As festividades natalícias deveriam estar intrinsecamente ligadas à harmonia, paz e amor, algo que contradiz com o stress das compras de Natal, compromissos sociais e ansiedade causada pela preocupação de agradar o próximo.

 

Esta é uma das alturas mais stressantes do ano e convém estar preparado para lidar com ela.
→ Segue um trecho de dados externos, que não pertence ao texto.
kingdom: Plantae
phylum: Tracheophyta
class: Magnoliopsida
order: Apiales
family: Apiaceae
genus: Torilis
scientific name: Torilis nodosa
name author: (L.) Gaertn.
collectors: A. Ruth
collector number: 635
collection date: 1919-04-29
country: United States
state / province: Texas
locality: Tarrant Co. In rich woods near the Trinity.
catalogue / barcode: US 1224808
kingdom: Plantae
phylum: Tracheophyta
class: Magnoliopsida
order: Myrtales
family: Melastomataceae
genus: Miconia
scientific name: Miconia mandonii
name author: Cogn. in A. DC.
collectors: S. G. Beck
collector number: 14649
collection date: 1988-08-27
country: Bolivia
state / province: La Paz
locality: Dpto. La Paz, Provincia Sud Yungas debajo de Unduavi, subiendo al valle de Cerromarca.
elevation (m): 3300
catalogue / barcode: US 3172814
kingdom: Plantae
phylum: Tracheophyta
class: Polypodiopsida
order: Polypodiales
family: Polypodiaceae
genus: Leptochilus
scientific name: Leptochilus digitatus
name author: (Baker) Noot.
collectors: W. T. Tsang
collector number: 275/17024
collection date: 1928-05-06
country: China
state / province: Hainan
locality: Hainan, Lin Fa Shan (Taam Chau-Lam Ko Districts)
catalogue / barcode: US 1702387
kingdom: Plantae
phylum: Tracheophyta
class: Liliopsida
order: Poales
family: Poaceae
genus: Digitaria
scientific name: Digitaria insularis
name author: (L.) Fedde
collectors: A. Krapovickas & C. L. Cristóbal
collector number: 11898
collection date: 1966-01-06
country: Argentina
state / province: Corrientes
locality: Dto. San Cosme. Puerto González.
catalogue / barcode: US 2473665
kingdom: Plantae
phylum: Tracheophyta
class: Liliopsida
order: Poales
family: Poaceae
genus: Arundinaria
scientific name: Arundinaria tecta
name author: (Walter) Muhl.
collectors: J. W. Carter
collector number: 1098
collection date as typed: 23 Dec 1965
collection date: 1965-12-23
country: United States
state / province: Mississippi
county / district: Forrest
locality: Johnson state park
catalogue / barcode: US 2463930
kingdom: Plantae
São vários os momentos que marcam a época Natalícia e que exigem alguma organização da sua parte. 

 

5 dicas para um Natal sem stress


Evite todo este sentimento e siga estas 5 estratégias que o ajudam a controlar os níveis de stress:

 

  • Não perca tempo à procura do presente ideal, use-o para passar tempo com a pessoa.

 

  • Estabeleça limites. Identifique o que realmente importa e não assuma demasiados compromissos que o prejudiquem.

 

  • Estabeleça um orçamento e respeite-o. As pessoas valorizam mais presentes feitos por nós, como por exemplo biscoitos. A sua carteira agradece.

 

  • Deixe a perfeição de lado. O importante é reunir as pessoas que gosta na noite de consoada.

 

  • Compre em horas estratégicas. Se optar por comprar algo em locais físicos, certifique-se que não vai nas horas de maior afluência. Garantidamente vai poupar-lhe muitas horas de stress.

 


Esperamos conseguir ajudá-lo, através destas 5 dicas, a combater o stress habitual desta época. Estes concelhos são do nosso gabinete de psicologia, sempre pronto a ajudar na manutenção do seu bem estar.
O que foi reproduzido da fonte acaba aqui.